START PASSAGE TO READ
The Reliance Move

Thursday, May 17, 2007

I have always admired the Reliance Clan for their business acumen and for their ability to read the pulse of the Indian buyer while bringing the latest to them.

India is being modernized and there is a free-flow of money these days in urban India. But a closer look will point to the fact that the technology boom has played into the hands of a select few. This has definitely furthered the rift between the rural section of India (which is over 80% of the population) and the urban few. The suave floating population that has exploded in the metros no doubt hold a potential for high-end technology, but if one can bring these marvels at low-cost to the average and below-average Indian buyer, then the volume would be enough to offset the low margin. And that is precisely what Reliance had in mind when it launched the Ultra-low cost handsets under its own-brand "Classic". Widely believed to be from China, these handsets available under Rs 1000.00 (around $20) are a steal. Additionally and more importantly, the goal is to change the Indian mindset that cellular phones are a luxury. If this hits it big, they will have enough phones to populate their networks and the revenue flow from their infrastructure would be much higher that what it is now.

Like most of their ventures, this move has so far yielded more than what they can have imagined. A million hand-sets in a week. One may wonder that at this rate, Reliance will have a capacity issue very soon. But here is the catch. Indian users, especially the section of the population that is likely to have bought the phones would use the mobile scantily and for emergency purposes alone mostly. They are unlikely to spend hours on their cellphones like their urban counterparts. It is also likely to be a status symbol out there. So, it appears to be a calculated gamble from Reliance. Their hope is that they would have a lot of dormant users who are likely to buy the phone and a sim-card that would last them, say, three months. This would mostly translate to around 100-300 minutes of airtime. So, they are unlikely to run into capacity issues immediately. They would be making more optimal use of their infrastructure. In my mind, if they can pull this off, this is a master-stroke and should open the gates to what was always thought of about India and mobile phones: a big untapped market potential.

A puzzling thing however is the phone economics for Reliance. Do they have a margin at all on the phones or is it merely to get the population hooked to the cellphone culture thereby gettin returns on their investment in the infrastructure? It seems to be the latter. After dsicounting the 5% or so of royalty money to QualComm, Reliance has to build a phone under Rs 800 even to break even. And this has to include the RF chain,the protocol stack, base-band chip(which I presume would be nothing very great thereby eating into their capacity) and of course the address-book and other user features that come with it. This seems to be a hard target to pull off but if they squeeze out a Rs100 margin and sell 10 million phones, that is some attractive profit.

As an aside, of course, QualComm stands to gain as well with this move. Apart from the millions in royalty, this move is likely to help penetrate CDMA in the GSM dominated Indian mobile market.

Let us now wait and watch Reliance's bigger plans unfold. The commodatization of a perceived luxury is yet another step towards developing the bulk of India.
END PASSAGE TO READ
START GIVEN DATA
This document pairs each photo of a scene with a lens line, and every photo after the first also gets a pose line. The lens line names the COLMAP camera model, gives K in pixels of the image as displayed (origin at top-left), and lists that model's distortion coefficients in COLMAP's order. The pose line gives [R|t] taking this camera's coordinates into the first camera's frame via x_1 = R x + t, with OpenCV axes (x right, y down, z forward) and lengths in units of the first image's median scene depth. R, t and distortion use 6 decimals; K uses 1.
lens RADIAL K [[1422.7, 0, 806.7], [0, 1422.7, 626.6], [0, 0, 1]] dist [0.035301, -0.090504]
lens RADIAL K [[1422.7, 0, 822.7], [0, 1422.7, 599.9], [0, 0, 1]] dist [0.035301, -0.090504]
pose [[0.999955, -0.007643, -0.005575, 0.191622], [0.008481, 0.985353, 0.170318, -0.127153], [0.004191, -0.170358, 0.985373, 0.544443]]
END GIVEN DATA
— YOUR ASSIGNMENT —
Reproduce the passage from the text on Reliance's low-cost handsets, starting with "Thursday, May 17, 2007" and going on through "latest to them.". The data plays no part in this exercise.

— WRITTEN RESPONSE —
Thursday, May 17, 2007

I have always admired the Reliance Clan for their business acumen and for their ability to read the pulse of the Indian buyer while bringing the latest to them.